> Work item
Write out the data below again, replacing each "ACCEPTER" with "J'ACCEPTE" and keeping everything else the same. Leave the pictures out.

+++ Given data +++

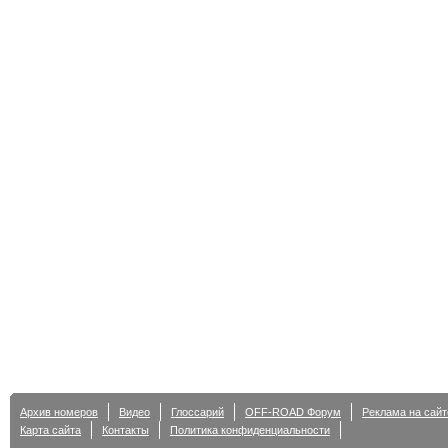
Архив номеров
Видео
Глоссарий
OFF-ROAD Форум
Реклама на сайт
Карта сайта
Контакты
Политика конфиденциальности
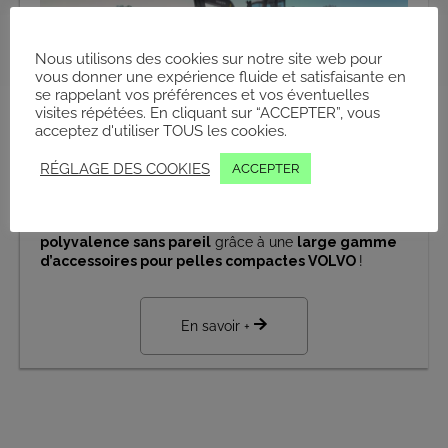
Nous utilisons des cookies sur notre site web pour
vous donner une expérience fluide et satisfaisante en
se rappelant vos préférences et vos éventuelles
visites répétées. En cliquant sur “ACCEPTER”, vous
acceptez d'utiliser TOUS les cookies.
RÉGLAGE DES COOKIES
ACCEPTER
Configurez
votre engin
en fonction de vos besoins
et
assurez-vous de disposer d’une
flexibilité
et d’une
polyvalence sans pareil
grâce à une
large gamme
d’accessoires pour pelles compactes VOLVO
!
En savoir +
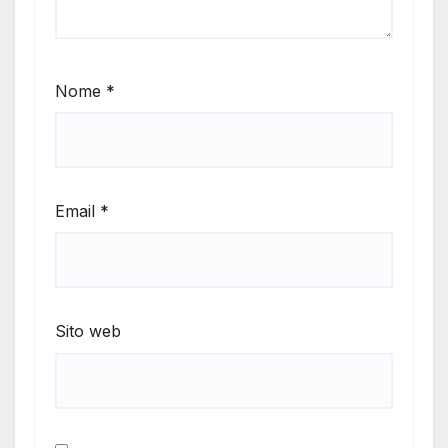
Nome
*
Email
*
Sito web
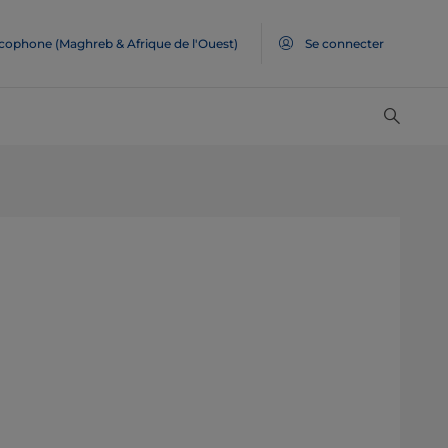
ncophone (Maghreb & Afrique de l'Ouest)
Se connecter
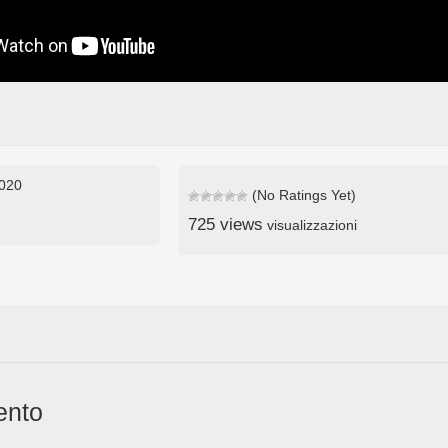
2020
(No Ratings Yet)
725 views
visualizzazioni
ento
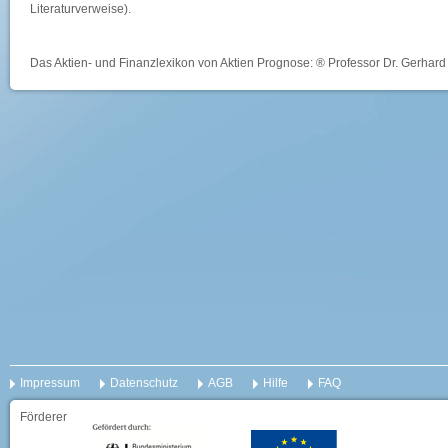
Literaturverweise).
Das Aktien- und Finanzlexikon von Aktien Prognose: ® Professor Dr. Gerhard 
Impressum
Datenschutz
AGB
Hilfe
FAQ
Förderer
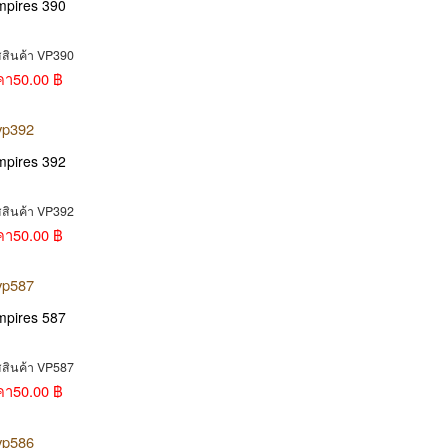
mpires 390
สสินค้า VP390
คา
50.00 ฿
mpires 392
สสินค้า VP392
คา
50.00 ฿
mpires 587
สสินค้า VP587
คา
50.00 ฿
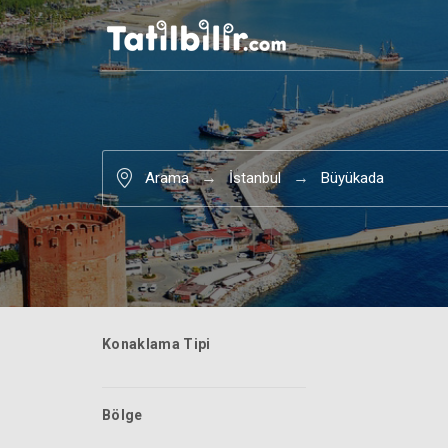
Arama
İstanbul
Büyükada
Konaklama Tipi
Bölge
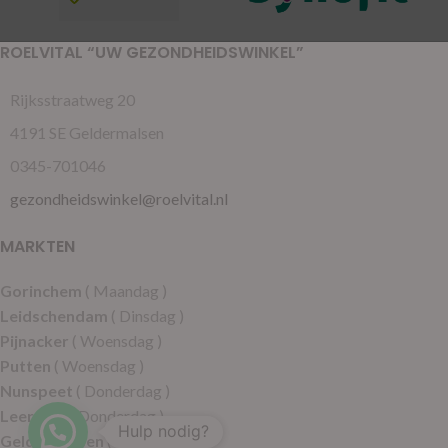
ROELVITAL “UW GEZONDHEIDSWINKEL”
Rijksstraatweg 20
4191 SE Geldermalsen
0345-701046
gezondheidswinkel@roelvital.nl
MARKTEN
Gorinchem
( Maandag )
Leidschendam
( Dinsdag )
Pijnacker
( Woensdag )
Putten
( Woensdag )
Nunspeet
( Donderdag )
Leerdam
( Donderdag )
Hulp nodig?
Geldermalsen
( Vrijdag )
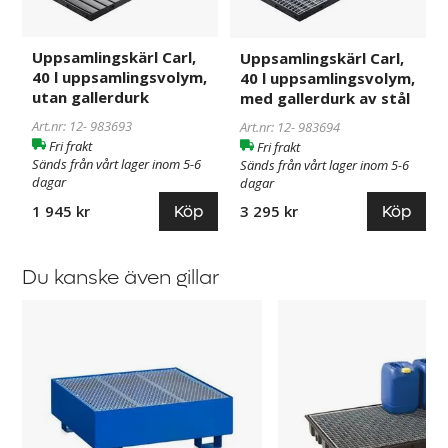
uppsamlingsvolym,
uppsamlingsvolym,
utan
med
Uppsamlingskärl Carl,
Uppsamlingskärl Carl,
gallerdurk
gallerdurk
40 l uppsamlingsvolym,
40 l uppsamlingsvolym,
av
utan gallerdurk
med gallerdurk av stål
stål
Art.nr: 12-
983693
Art.nr: 12-
983694
Fri frakt
Fri frakt
Sänds från vårt lager inom 5-6
Sänds från vårt lager inom 5-6
dagar
dagar
Köp
Köp
1 945 kr
3 295 kr
Du kanske även gillar
Fatpall
Spilltråg
med
gallerdurk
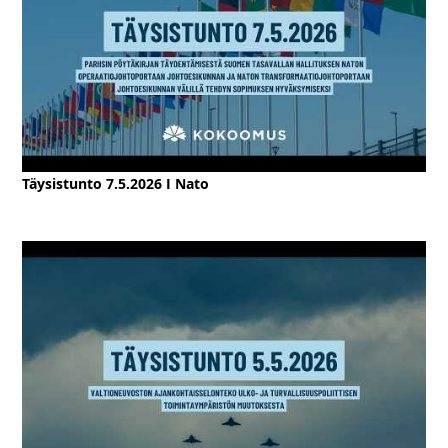
Täysistunto 7.5.2026 I Nato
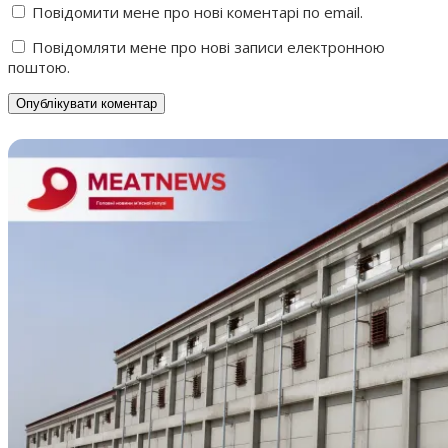
Повідомити мене про нові коментарі по email.
Повідомляти мене про нові записи електронною
поштою.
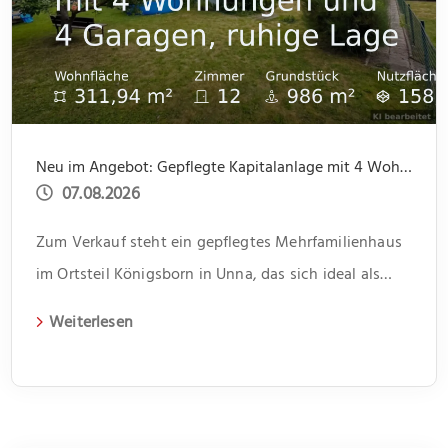
Neu im Angebot: Gepflegte Kapitalanlage mit 4 Wohnungen und 4 Garagen, ruhige Lage
07.08.2026
Zum Verkauf steht ein gepflegtes Mehrfamilienhaus
im Ortsteil Königsborn in Unna, das sich ideal als
Kapitalanlage eignet. Das 1966 erbaute Gebäude
Weiterlesen
erstreckt sich über zwei Etagen und beherbergt vier
Wohneinheiten. Jede Einheit verfügt über drei
Zimmer und bietet somit genügend Platz für
unterschiedliche Lebenssituationen. Im Flur bietet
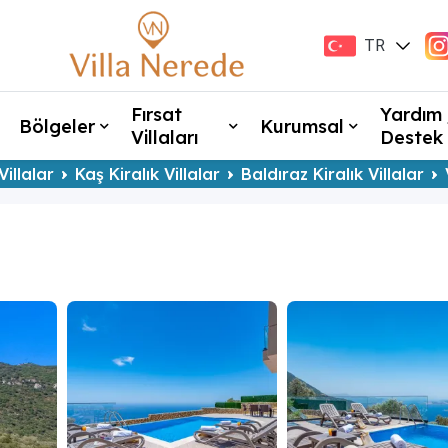
TR
EN
Fırsat
Yardım 
Bölgeler
Kurumsal
Villaları
Destek
Villalar
Kaş Kiralık Villalar
Baldıraz Kiralık Villalar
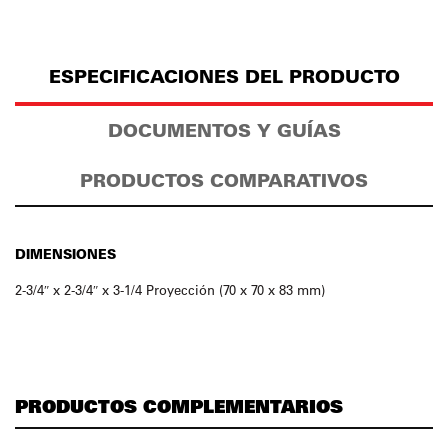
ESPECIFICACIONES DEL PRODUCTO
DOCUMENTOS Y GUÍAS
PRODUCTOS COMPARATIVOS
DIMENSIONES
2-3/4″ x 2-3/4″ x 3-1/4 Proyección (70 x 70 x 83 mm)
PRODUCTOS COMPLEMENTARIOS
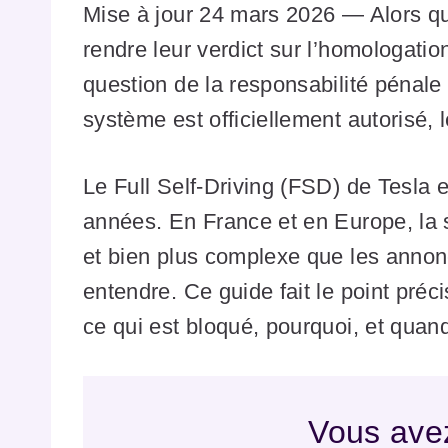
Mise à jour 24 mars 2026 — Alors q
rendre leur verdict sur l’homologatio
question de la responsabilité pénale 
système est officiellement autorisé, l
Le Full Self-Driving (FSD) de Tesla 
années. En France et en Europe, la s
et bien plus complexe que les annon
entendre. Ce guide fait le point préci
ce qui est bloqué, pourquoi, et quan
Vous avez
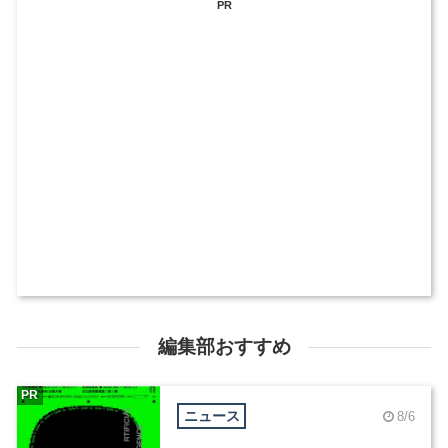
PR
編集部おすすめ
PR
ニュース
8/6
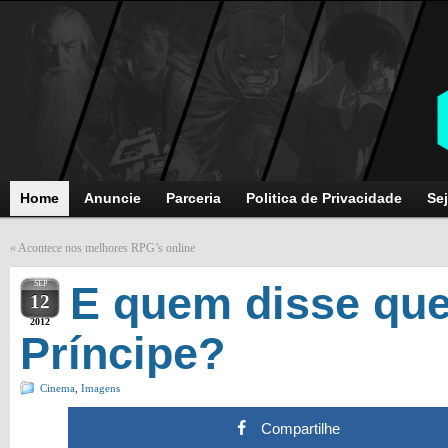
Home
Anuncie
Parceria
Politica de Privacidade
Sej
«
Acontece nos melhores RPG’s online
SEP
E quem disse que
12
2012
Príncipe?
Cinema
,
Imagens
Compartilhe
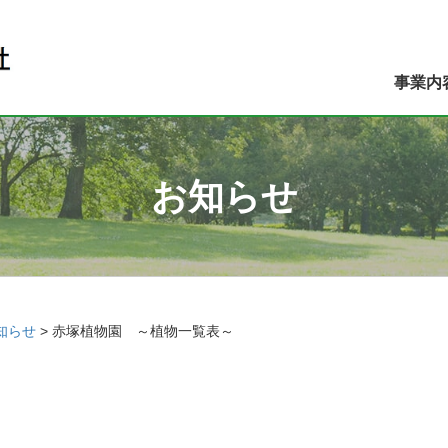
事業内
お知らせ
知らせ
>
赤塚植物園 ～植物一覧表～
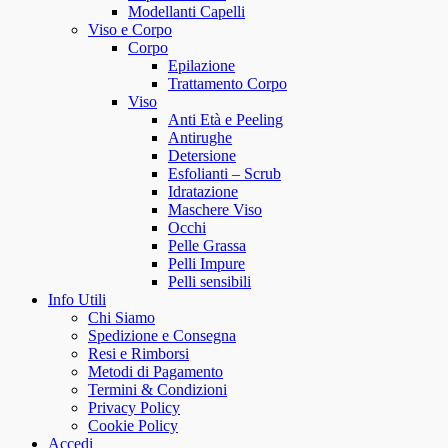
Modellanti Capelli
Viso e Corpo
Corpo
Epilazione
Trattamento Corpo
Viso
Anti Età e Peeling
Antirughe
Detersione
Esfolianti – Scrub
Idratazione
Maschere Viso
Occhi
Pelle Grassa
Pelli Impure
Pelli sensibili
Info Utili
Chi Siamo
Spedizione e Consegna
Resi e Rimborsi
Metodi di Pagamento
Termini & Condizioni
Privacy Policy
Cookie Policy
Accedi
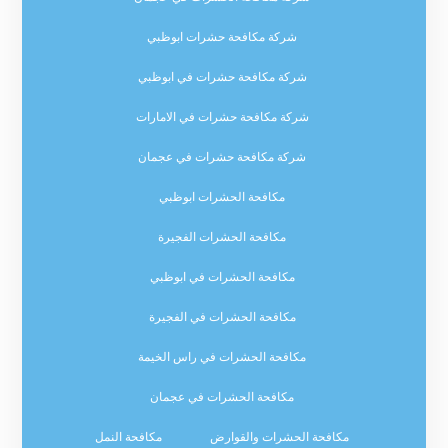
شركة مكافحة حشرات ابوظبي
شركة مكافحة حشرات في ابوظبي
شركة مكافحة حشرات في الامارات
شركة مكافحة حشرات في عجمان
مكافحة الحشرات ابوظبي
مكافحة الحشرات الفجيرة
مكافحة الحشرات في ابوظبي
مكافحة الحشرات في الفجيرة
مكافحة الحشرات في راس الخيمة
مكافحة الحشرات في عجمان
مكافحة الحشرات والقوارض
مكافحة النمل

+++

> Response
Архив номеров
Видео
Глоссарий
OFF-ROAD Форум
Реклама на сайт
Карта сайта
Контакты
Политика конфиденциальности
Nous utilisons des cookies sur notre site web pour
vous donner une expérience fluide et satisfaisante en
se rappelant vos préférences et vos éventuelles
visites répétées. En cliquant sur “J'ACCEPTE”, vous
acceptez d'utiliser TOUS les cookies.
RÉGLAGE DES COOKIES
J'ACCEPTE
Configurez
votre engin
en fonction de vos besoins
et
assurez-vous de disposer d’une
flexibilité
et d’une
polyvalence sans pareil
grâce à une
large gamme
d’accessoires pour pelles compactes VOLVO
!
En savoir +
Nome
*
Email
*
Sito web
ncophone (Maghreb & Afrique de l'Ouest)
Se connecter
2020
(No Ratings Yet)
725 views
visualizzazioni
ento
Literaturverweise).
Das Aktien- und Finanzlexikon von Aktien Prognose: ® Professor Dr. Gerhard 
Impressum
Datenschutz
AGB
Hilfe
FAQ
Förderer
mpires 390
สสินค้า VP390
คา
50.00 ฿
mpires 392
สสินค้า VP392
คา
50.00 ฿
mpires 587
สสินค้า VP587
คา
50.00 ฿
Arama
İstanbul
Büyükada
Konaklama Tipi
Bölge
ROELVITAL “UW GEZONDHEIDSWINKEL”
Rijksstraatweg 20
4191 SE Geldermalsen
0345-701046
gezondheidswinkel@roelvital.nl
MARKTEN
Gorinchem
( Maandag )
Leidschendam
( Dinsdag )
Pijnacker
( Woensdag )
Putten
( Woensdag )
Nunspeet
( Donderdag )
Leerdam
( Donderdag )
Hulp nodig?
Geldermalsen
( Vrijdag )
uppsamlingsvolym,
uppsamlingsvolym,
utan
med
Uppsamlingskärl Carl,
Uppsamlingskärl Carl,
gallerdurk
gallerdurk
40 l uppsamlingsvolym,
40 l uppsamlingsvolym,
av
utan gallerdurk
med gallerdurk av stål
stål
Art.nr: 12-
983693
Art.nr: 12-
983694
Fri frakt
Fri frakt
Sänds från vårt lager inom 5-6
Sänds från vårt lager inom 5-6
dagar
dagar
Köp
Köp
1 945 kr
3 295 kr
Du kanske även gillar
Fatpall
Spilltråg
med
gallerdurk
Täysistunto 7.5.2026 I Nato
Повідомити мене про нові коментарі по email.
Повідомляти мене про нові записи електронною
поштою.
Neu im Angebot: Gepflegte Kapitalanlage mit 4 Wohnungen und 4 Garagen, ruhige Lage
07.08.2026
Zum Verkauf steht ein gepflegtes Mehrfamilienhaus
im Ortsteil Königsborn in Unna, das sich ideal als
Kapitalanlage eignet. Das 1966 erbaute Gebäude
Weiterlesen
erstreckt sich über zwei Etagen und beherbergt vier
Wohneinheiten. Jede Einheit verfügt über drei
Zimmer und bietet somit genügend Platz für
unterschiedliche Lebenssituationen. Im Flur bietet
TR
EN
Fırsat
Yardım 
Bölgeler
Kurumsal
Villaları
Destek
Villalar
Kaş Kiralık Villalar
Baldıraz Kiralık Villalar
ESPECIFICACIONES DEL PRODUCTO
DOCUMENTOS Y GUÍAS
PRODUCTOS COMPARATIVOS
DIMENSIONES
2-3/4″ x 2-3/4″ x 3-1/4 Proyección (70 x 70 x 83 mm)
PRODUCTOS COMPLEMENTARIOS
Mise à jour 24 mars 2026 — Alors q
rendre leur verdict sur l’homologatio
question de la responsabilité pénale 
système est officiellement autorisé, l
Le Full Self-Driving (FSD) de Tesla 
années. En France et en Europe, la s
et bien plus complexe que les annon
entendre. Ce guide fait le point préci
ce qui est bloqué, pourquoi, et quan
Vous avez
PR
編集部おすすめ
PR
ニュース
8/6
Home
Anuncie
Parceria
Politica de Privacidade
Sej
«
Acontece nos melhores RPG’s online
SEP
E quem disse que
12
2012
Príncipe?
Cinema
,
Imagens
Compartilhe
事業内
お知らせ
知らせ
>
赤塚植物園 ～植物一覧表～
Modellanti Capelli
Viso e Corpo
Corpo
Epilazione
Trattamento Corpo
Viso
Anti Età e Peeling
Antirughe
Detersione
Esfolianti – Scrub
Idratazione
Maschere Viso
Occhi
Pelle Grassa
Pelli Impure
Pelli sensibili
Info Utili
Chi Siamo
Spedizione e Consegna
Resi e Rimborsi
Metodi di Pagamento
Termini & Condizioni
Privacy Policy
Cookie Policy
Accedi
شركة مكافحة حشرات ابوظبي
شركة مكافحة حشرات في ابوظبي
شركة مكافحة حشرات في الامارات
شركة مكافحة حشرات في عجمان
مكافحة الحشرات ابوظبي
مكافحة الحشرات الفجيرة
مكافحة الحشرات في ابوظبي
مكافحة الحشرات في الفجيرة
مكافحة الحشرات في راس الخيمة
مكافحة الحشرات في عجمان
مكافحة الحشرات والقوارض
مكافحة النمل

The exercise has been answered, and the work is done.